### WHAT THIS EXERCISE ASKS
(a) Return, word for word, the portion of the passage on updating backlist books that opens with the words containing "Other authors on" and closes with "of technology changes?".
(b) Rewrite the entries from their first line through the line containing "தெரிசனப்பத்து", substituting "Write out" for every occurrence of "Transcribe" and leaving all else unchanged. Give only those lines.

### READING PASSAGE
To Update or Not To Update

There's a discussion happening right now on one of my writers loops that I'm finding interesting. Should backlist books be updated or released as is?

Some say yes, that technology and attitudes have changed. (Some of these authors involved in the discussion have books from the 1980s and 1990s.) They say that readers will be jerked out of the story if someone is looking for a pay phone for example.

I totally understand wanting to do this. There's an unfortunate reference to MySpace in one of my books that was written before it was obvious it was in its death throes. I'd love to erase that, but this is a book to which I do not have my rights returned.

Other authors on the loop say, no, just put the year it was published at the front of the book so that readers realize when it takes place. They ask an interesting question: If a book is updated now, will it need to be updated again in another ten years because of technology changes?

There's also a debate about early books not being as well written versus early books having a certain something to them that comes from that inexperience.

What's the most interesting to me, though, is this is a debate I had with myself a few years back when I got the rights back to four books and a novella. The earliest was only written in 2002, so it was less than ten years old at that point, but my writing had improved and I write much tighter now than I did in my early work.

I ultimately decided not to rewrite, but to correct a few minor things that either were introduced in edits or that had always bothered me. There were many reasons why I opted to do it this way.

First, if I rewrote--especially my first story--what I released would bear almost no resemblance to the originally published version. It would (in essence) be a brand new book and there were too many readers who wanted an ebook version to spring a completely different story on them.

Second, the time factor. I'm a slow writer and I'm even slower now that my day job hours and commute time in Georgia have stolen two hours from each weekday that I used to have when I lived in Minnesota. I wanted to spend the time I did have to write on new stories.

Third, all four books and the novella were set in the future and all of them were written in the 2000s. I simply didn't have the kinds of issues to deal with that authors who wrote contemporary romance in the 1980s have to consider for a re-release.

Records drawn from a data source
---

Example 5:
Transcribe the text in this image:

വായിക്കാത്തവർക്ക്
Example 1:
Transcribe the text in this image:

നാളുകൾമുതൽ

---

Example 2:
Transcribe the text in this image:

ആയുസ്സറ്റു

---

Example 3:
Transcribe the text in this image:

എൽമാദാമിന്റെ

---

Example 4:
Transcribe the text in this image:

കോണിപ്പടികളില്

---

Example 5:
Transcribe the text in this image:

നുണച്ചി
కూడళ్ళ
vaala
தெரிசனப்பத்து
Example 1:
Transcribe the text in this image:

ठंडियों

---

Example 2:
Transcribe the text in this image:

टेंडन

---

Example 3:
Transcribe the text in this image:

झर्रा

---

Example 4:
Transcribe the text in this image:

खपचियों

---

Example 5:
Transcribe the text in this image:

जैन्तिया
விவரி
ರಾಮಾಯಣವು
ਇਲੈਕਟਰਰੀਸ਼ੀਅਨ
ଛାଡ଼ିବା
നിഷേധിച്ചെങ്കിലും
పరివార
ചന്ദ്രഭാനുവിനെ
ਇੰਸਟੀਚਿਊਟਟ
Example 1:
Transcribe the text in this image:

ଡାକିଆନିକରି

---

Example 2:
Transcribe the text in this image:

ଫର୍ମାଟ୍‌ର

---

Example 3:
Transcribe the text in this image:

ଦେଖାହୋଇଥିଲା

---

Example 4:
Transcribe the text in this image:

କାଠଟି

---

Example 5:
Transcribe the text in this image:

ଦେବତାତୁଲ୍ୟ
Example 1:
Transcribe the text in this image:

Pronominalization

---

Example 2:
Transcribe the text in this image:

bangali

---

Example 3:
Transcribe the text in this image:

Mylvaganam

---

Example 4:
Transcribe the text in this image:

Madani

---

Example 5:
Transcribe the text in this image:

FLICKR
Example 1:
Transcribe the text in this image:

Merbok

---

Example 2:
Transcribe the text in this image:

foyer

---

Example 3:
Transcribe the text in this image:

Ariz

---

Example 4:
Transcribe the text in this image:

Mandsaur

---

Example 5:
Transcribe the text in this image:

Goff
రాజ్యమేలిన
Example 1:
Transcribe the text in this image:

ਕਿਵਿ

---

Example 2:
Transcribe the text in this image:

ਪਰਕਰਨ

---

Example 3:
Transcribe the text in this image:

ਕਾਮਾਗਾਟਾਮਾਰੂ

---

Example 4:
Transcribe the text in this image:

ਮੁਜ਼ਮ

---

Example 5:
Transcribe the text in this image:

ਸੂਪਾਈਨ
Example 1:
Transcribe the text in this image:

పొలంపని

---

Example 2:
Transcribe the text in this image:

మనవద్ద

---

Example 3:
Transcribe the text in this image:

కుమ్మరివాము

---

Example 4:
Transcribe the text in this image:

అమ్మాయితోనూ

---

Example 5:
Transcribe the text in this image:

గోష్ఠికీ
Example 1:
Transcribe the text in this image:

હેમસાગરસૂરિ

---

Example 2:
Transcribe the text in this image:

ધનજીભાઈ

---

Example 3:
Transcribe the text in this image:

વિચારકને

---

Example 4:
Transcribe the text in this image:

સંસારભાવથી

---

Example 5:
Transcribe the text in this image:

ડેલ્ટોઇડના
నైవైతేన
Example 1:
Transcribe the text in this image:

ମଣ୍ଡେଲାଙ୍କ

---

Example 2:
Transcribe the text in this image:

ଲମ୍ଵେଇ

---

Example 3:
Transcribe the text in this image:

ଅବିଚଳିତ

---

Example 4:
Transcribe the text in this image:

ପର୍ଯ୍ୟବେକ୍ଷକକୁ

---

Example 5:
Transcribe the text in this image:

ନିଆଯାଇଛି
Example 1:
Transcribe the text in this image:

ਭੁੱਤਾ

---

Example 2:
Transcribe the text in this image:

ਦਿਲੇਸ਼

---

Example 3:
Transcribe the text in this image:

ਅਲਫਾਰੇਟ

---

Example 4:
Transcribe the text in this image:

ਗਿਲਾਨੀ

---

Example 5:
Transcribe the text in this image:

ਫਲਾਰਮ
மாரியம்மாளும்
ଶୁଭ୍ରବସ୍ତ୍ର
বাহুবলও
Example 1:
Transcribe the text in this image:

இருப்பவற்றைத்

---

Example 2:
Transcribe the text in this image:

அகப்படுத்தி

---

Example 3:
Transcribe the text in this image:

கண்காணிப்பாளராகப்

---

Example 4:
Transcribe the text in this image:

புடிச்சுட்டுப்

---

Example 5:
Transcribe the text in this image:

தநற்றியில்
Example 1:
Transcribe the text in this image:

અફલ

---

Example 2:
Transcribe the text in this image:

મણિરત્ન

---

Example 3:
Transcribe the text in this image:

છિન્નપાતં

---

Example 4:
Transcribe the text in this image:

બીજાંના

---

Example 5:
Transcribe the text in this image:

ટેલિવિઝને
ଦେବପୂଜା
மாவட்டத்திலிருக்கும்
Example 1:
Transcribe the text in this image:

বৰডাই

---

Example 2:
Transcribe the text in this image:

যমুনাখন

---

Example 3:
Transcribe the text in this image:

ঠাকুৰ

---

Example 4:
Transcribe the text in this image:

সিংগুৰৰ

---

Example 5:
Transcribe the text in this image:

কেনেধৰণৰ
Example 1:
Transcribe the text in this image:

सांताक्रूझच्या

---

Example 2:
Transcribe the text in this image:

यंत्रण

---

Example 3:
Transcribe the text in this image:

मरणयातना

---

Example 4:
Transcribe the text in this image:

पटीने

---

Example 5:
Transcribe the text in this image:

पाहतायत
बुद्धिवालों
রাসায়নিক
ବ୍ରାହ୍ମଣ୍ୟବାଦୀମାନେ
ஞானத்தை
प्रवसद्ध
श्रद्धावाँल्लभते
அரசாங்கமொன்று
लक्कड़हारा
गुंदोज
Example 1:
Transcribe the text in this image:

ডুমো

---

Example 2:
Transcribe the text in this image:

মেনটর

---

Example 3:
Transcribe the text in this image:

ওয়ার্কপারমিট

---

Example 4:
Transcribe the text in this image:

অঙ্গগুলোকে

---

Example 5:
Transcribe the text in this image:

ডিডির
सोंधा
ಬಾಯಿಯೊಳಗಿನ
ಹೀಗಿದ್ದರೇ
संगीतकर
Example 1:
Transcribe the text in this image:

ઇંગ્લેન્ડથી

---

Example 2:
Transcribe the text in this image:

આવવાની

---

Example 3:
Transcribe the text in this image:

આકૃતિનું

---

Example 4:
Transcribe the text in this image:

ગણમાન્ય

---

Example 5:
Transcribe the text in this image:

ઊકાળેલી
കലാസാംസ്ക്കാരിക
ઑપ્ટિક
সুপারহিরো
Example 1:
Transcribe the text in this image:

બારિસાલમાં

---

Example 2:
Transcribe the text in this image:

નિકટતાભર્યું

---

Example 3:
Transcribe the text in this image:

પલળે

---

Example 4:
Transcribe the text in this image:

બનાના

### THE ANSWERS
(a)
Other authors on the loop say, no, just put the year it was published at the front of the book so that readers realize when it takes place. They ask an interesting question: If a book is updated now, will it need to be updated again in another ten years because of technology changes?

(b)
---

Example 5:
Write out the text in this image:

വായിക്കാത്തവർക്ക്
Example 1:
Write out the text in this image:

നാളുകൾമുതൽ

---

Example 2:
Write out the text in this image:

ആയുസ്സറ്റു

---

Example 3:
Write out the text in this image:

എൽമാദാമിന്റെ

---

Example 4:
Write out the text in this image:

കോണിപ്പടികളില്

---

Example 5:
Write out the text in this image:

നുണച്ചി
కూడళ్ళ
vaala
தெரிசனப்பத்து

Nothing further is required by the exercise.